The 1935 National Labor Relations Act (NLRA), commonly referred to as the Wagner Act, exempted small businesses from union organization, but the definition of small business has not been updated since 1959. The exemption ends when a small, non-retail business grosses $50,000 in a single year; for retail operations, the figure is $500,000 a year.
However, the Employee Free Choice Act (EFCA) now before Congress contains no exemption, nor any updating of the NLRA exemption. Thus…
Using census data, the Heritage Foundation (admittedly a pro-business, pro-capitalist outfit) estimates that 4,180,000 U.S. small businesses employing 38,934,000 Americans could end up being unionized.
The Foundation poses this scenario: Say you own an automobile repair shop employing five people. A union guy comes by at the close of work one day and corrals three of them into a local pub, where they all sign cards authorizing a union. Now, using a typical tactic, the union rep might call these cards “requests for information” or some such, but anyway, the shop is thereby unionized.
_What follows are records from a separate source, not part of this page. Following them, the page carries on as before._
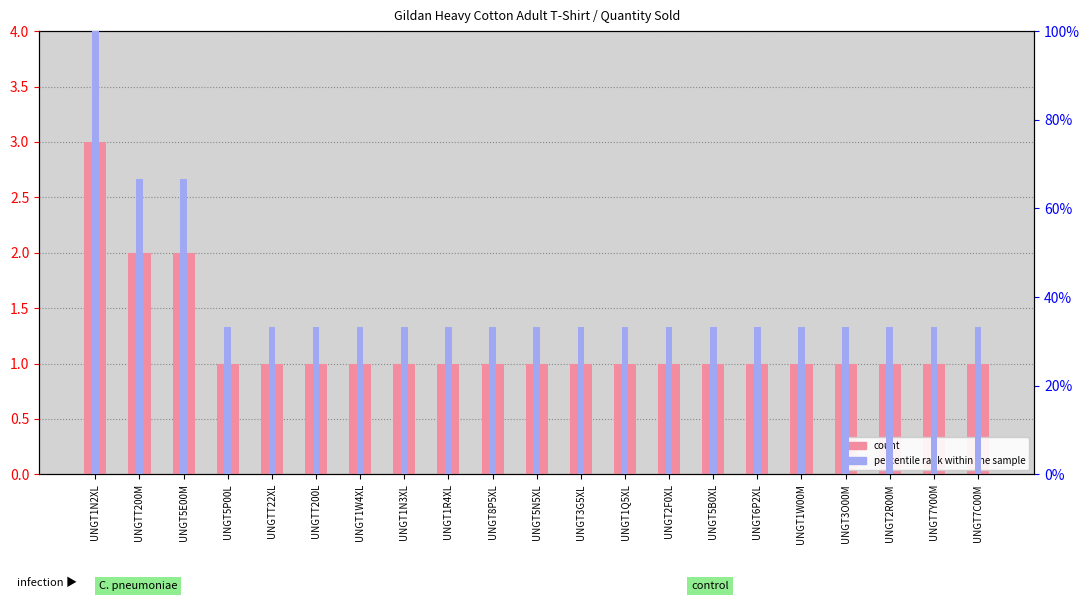

At UNGT5E00M, list the series in order from smallest to largest.

count, percentile rank within the sample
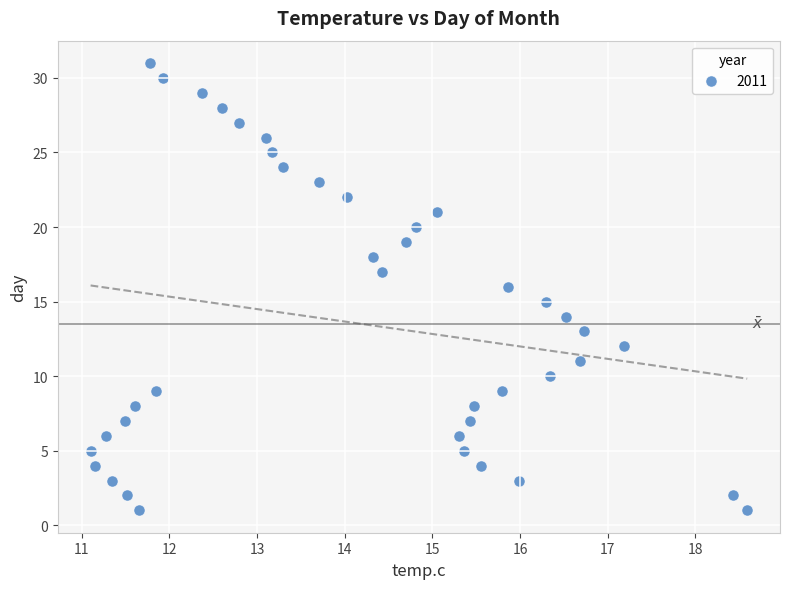

Count the number of points in this scatter plot.

40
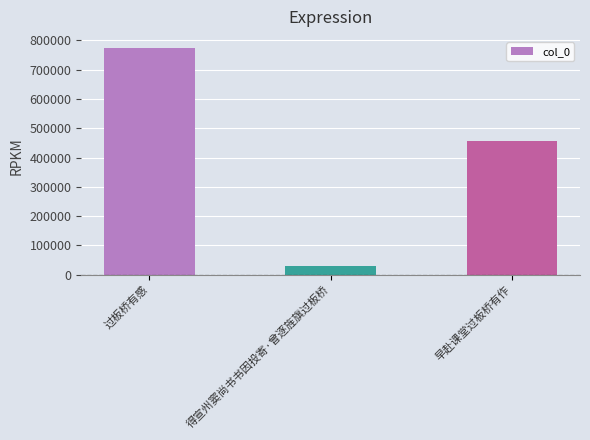

Where does the data first go above 456624?

过板桥有感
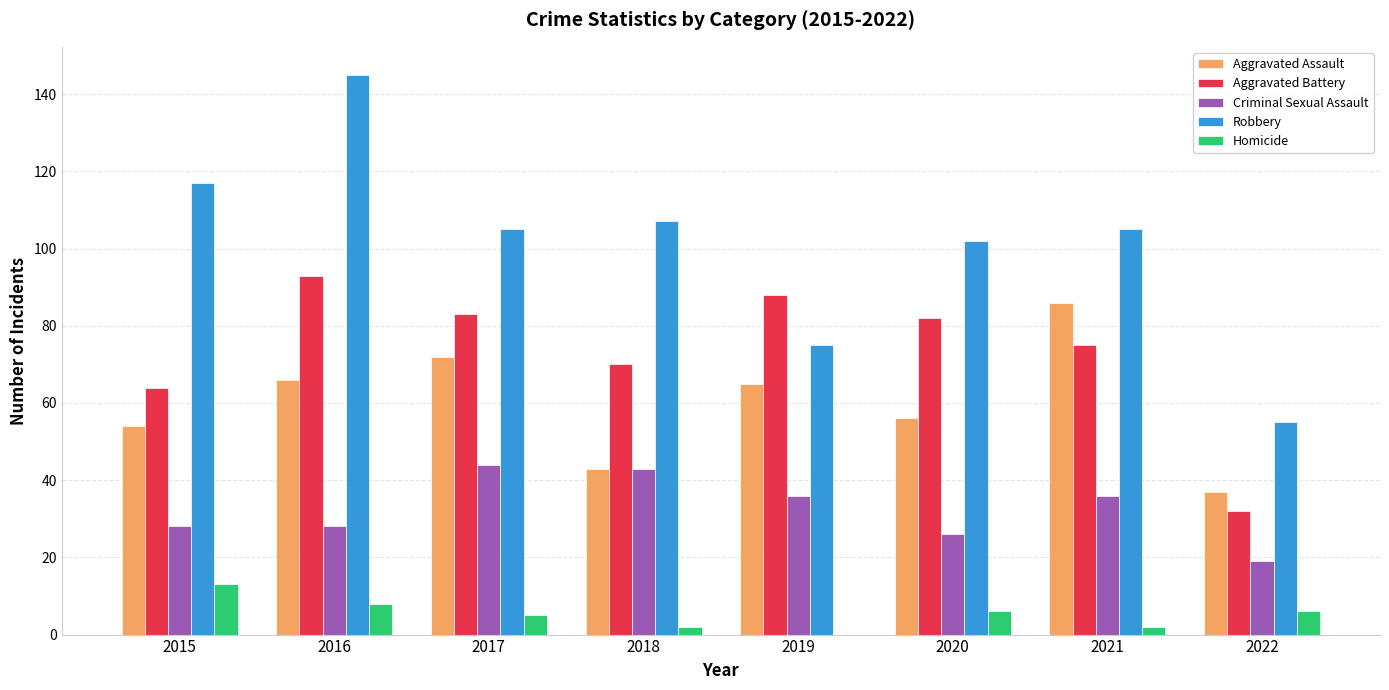

Which series has the widest spread of values?

Robbery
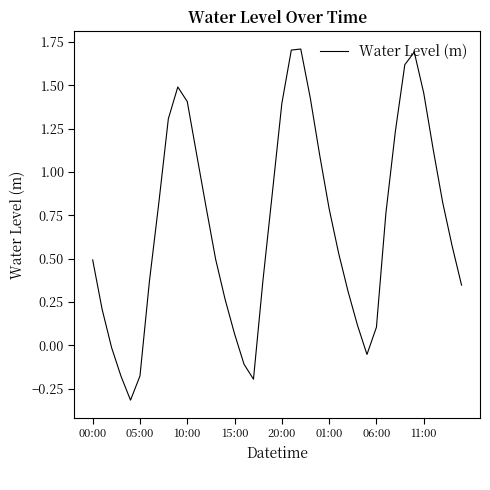

What is the average value?

0.7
You, the owner, now have 10 days to begin negotiating with union guy, who now represents all your employees. He makes deliberately ridiculous demands for wages, benefits and working conditions, demands to which you could never accede and stay in business, so you refuse. In 90 days, rep guy calls in a federal mediator, but his demands stay the same. After 30 days, the mediator calls in an arbitrator, who then dictates a two-year contract that splits the difference between what you proposed and what union blackmailer wanted.
Result: Your costs go up by 50 percent, and you go out of business. You go back home and start working out of your garage, making as much or more than you did owning a business. Meanwhile, five people are out of work, but union guy has moved down the street to organize other small businesses.